Sur les toits d’Alep, dans l’obscurité d’une église, devant des monceaux de gravats, Maya Dabbagh chante. Des chants religieux en arabe, des messes de Mozart, entrecoupés de vocalises. Le film documentaire Noor suit les pas de la jeune Alépine, soprano de la chorale œcuménique Naregatsi. Par la musique, elle a exorcisé la peur de la guerre qui a ensanglanté la deuxième ville de Syrie entre 2012 et 2016. Le quotidien est à l’arrêt depuis, et une dure crise économique sévit : elle trouve dans le chant l’élan pour continuer.

Filmé en 2018 et en 2022, Noor raconte le quotidien chaviré de Maya, les amitiés que la trentenaire a tissées dans le chœur fondé par un prêtre aujourd’hui décédé, et ses rêves de carrière lyrique. La caméra nous emmène dans les ruines fantômes de Homs, désertées même par les oiseaux, dans celles d’Alep, ville devenue méconnaissable pour ses habitants, ou sur des routes où claque le drapeau syrien près de portraits de Bachar Al-Assad.

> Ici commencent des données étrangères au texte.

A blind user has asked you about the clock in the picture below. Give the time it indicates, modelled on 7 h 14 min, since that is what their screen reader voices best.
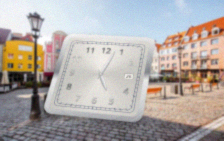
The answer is 5 h 03 min
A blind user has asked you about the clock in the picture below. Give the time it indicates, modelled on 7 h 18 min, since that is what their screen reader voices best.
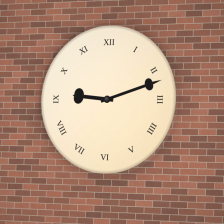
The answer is 9 h 12 min
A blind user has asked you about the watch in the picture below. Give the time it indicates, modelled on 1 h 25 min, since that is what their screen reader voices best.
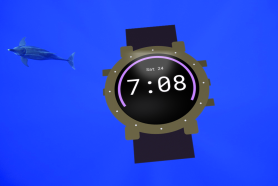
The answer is 7 h 08 min
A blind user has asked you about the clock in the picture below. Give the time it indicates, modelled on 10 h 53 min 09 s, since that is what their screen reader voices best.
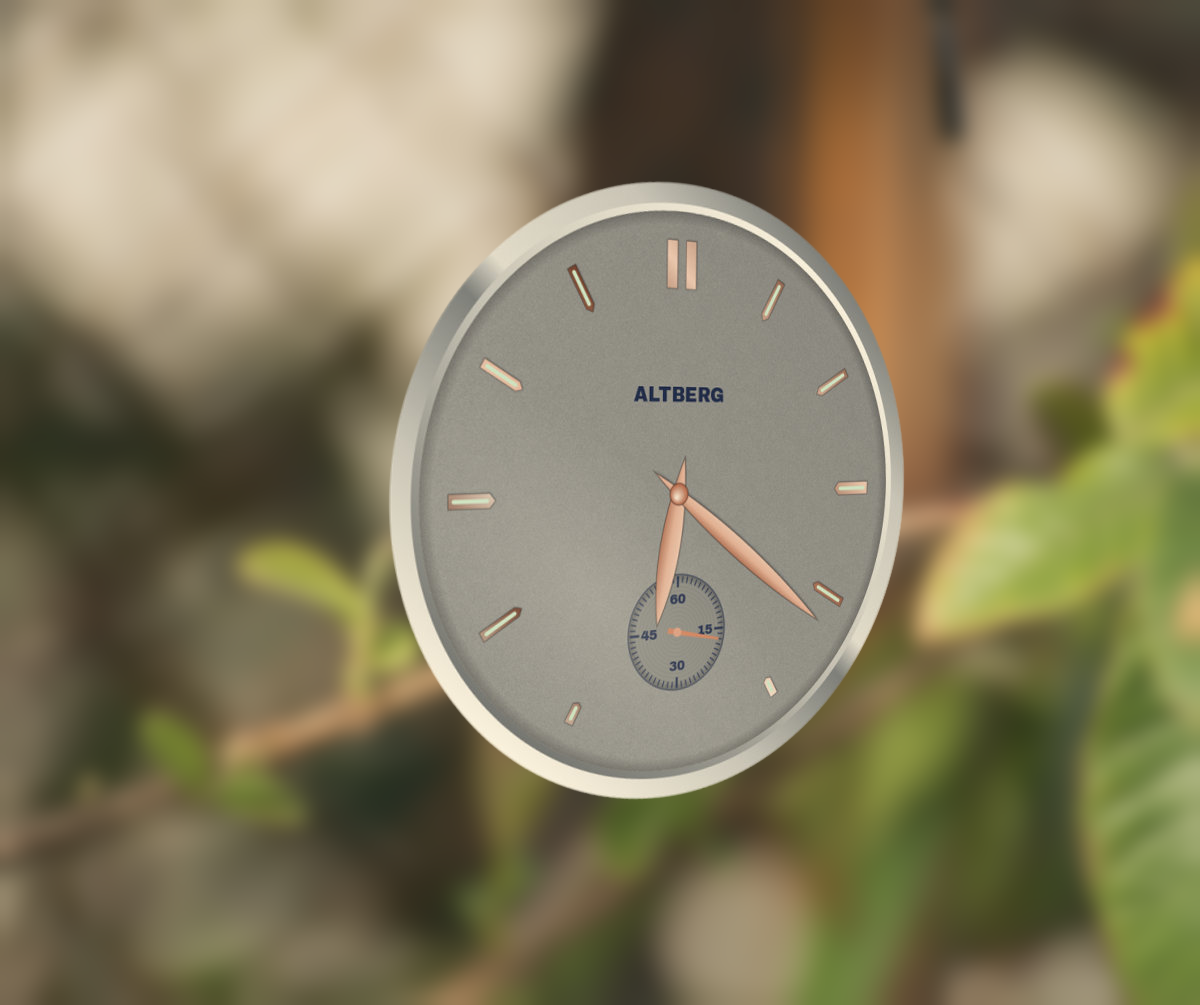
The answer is 6 h 21 min 17 s
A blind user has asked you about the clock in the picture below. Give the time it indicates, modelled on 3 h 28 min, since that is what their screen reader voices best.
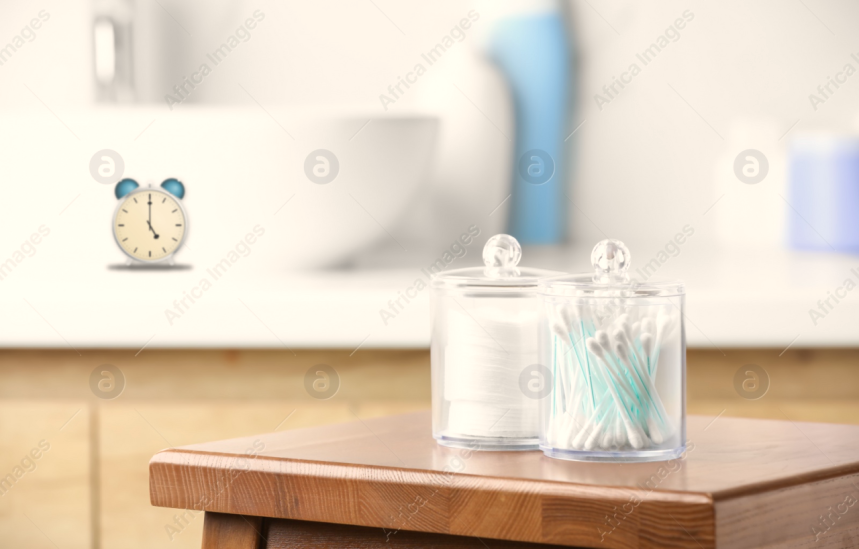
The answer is 5 h 00 min
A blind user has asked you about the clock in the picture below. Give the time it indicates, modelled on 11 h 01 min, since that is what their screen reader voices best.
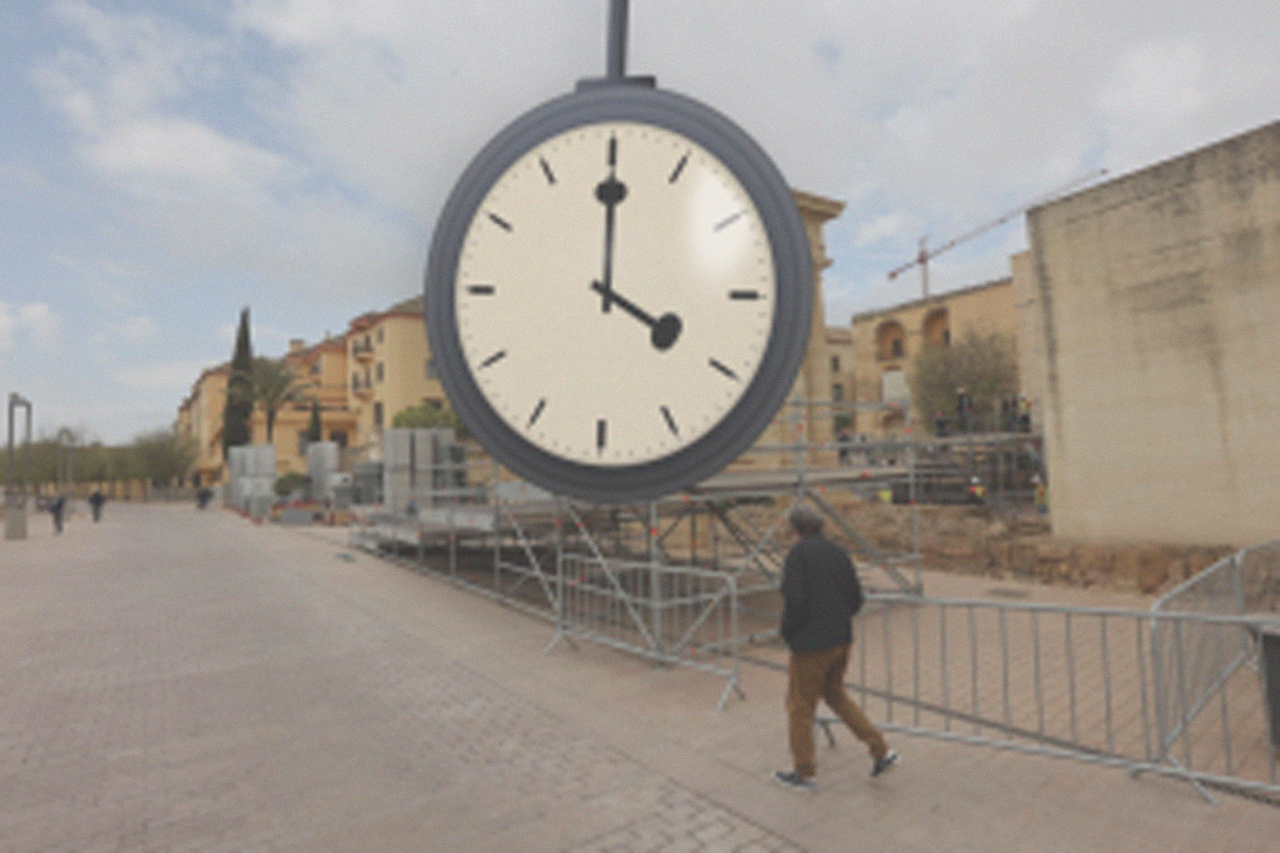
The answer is 4 h 00 min
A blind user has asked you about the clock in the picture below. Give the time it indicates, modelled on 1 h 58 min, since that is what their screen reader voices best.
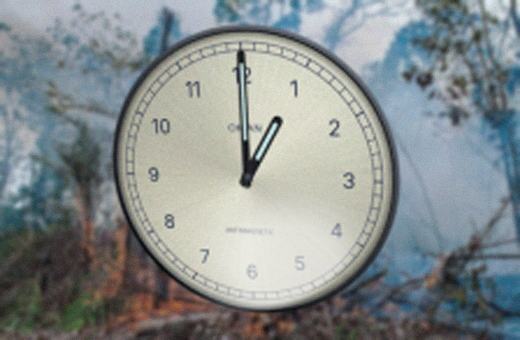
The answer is 1 h 00 min
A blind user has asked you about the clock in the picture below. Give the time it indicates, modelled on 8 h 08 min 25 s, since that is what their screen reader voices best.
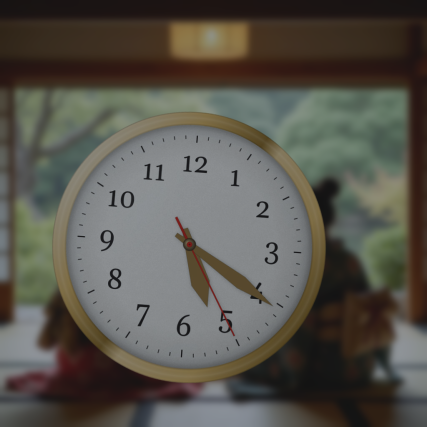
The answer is 5 h 20 min 25 s
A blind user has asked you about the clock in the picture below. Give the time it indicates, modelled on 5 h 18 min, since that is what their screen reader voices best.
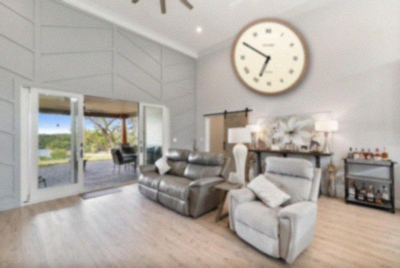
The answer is 6 h 50 min
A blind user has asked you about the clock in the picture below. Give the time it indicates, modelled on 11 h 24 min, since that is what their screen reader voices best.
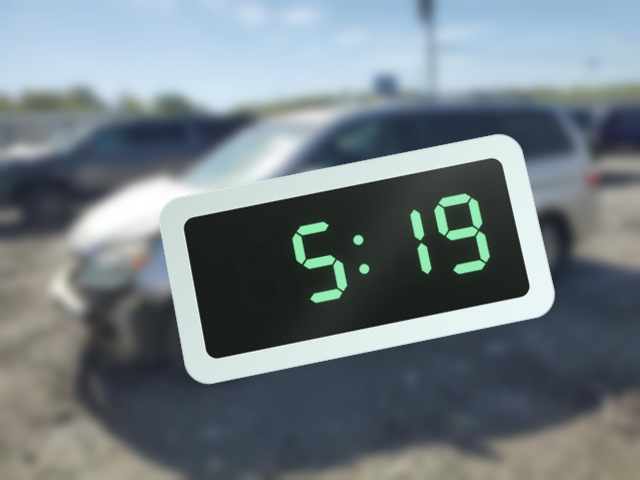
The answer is 5 h 19 min
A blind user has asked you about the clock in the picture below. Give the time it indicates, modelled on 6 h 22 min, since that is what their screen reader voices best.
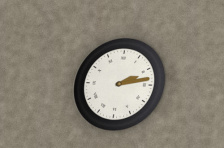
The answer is 2 h 13 min
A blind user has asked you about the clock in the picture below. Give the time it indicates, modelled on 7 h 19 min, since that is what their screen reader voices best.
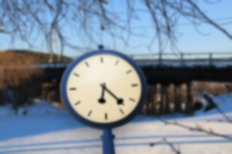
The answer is 6 h 23 min
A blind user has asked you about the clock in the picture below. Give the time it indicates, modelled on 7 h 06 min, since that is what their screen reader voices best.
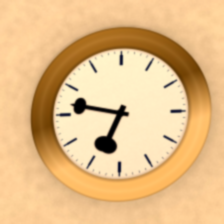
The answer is 6 h 47 min
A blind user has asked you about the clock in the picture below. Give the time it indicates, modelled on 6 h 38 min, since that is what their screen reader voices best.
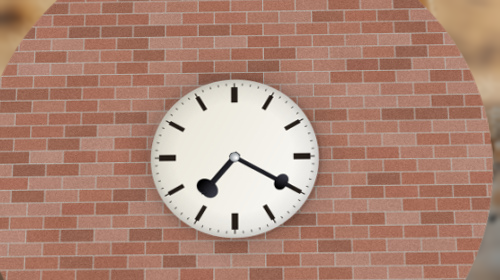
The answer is 7 h 20 min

Durant tout le film, Maya dit son amour pour Alep. La ville fut divisée pendant quatre ans entre quartiers loyalistes et faubourgs rebelles. La reconstruction est restée un mirage, à de rares exceptions : la cathédrale maronite, que l’on voit éventrée au début du film, à la suite des combats, est restaurée en 2022. Alors que ses sœurs et ses amis s’en vont, Maya refuse de quitter Alep.

Un exode majeur

Plus de 6 millions de Syriens se sont exilés depuis le soulèvement de 2011, durement réprimé par le pouvoir de Bachar Al-Assad. Un exode majeur, qui a bouleversé le tissu social. Il affecte toutes les communautés : seuls environ 20 % des chrétiens d’Alep – le milieu dans lequel évolue le documentaire – seraient encore sur place.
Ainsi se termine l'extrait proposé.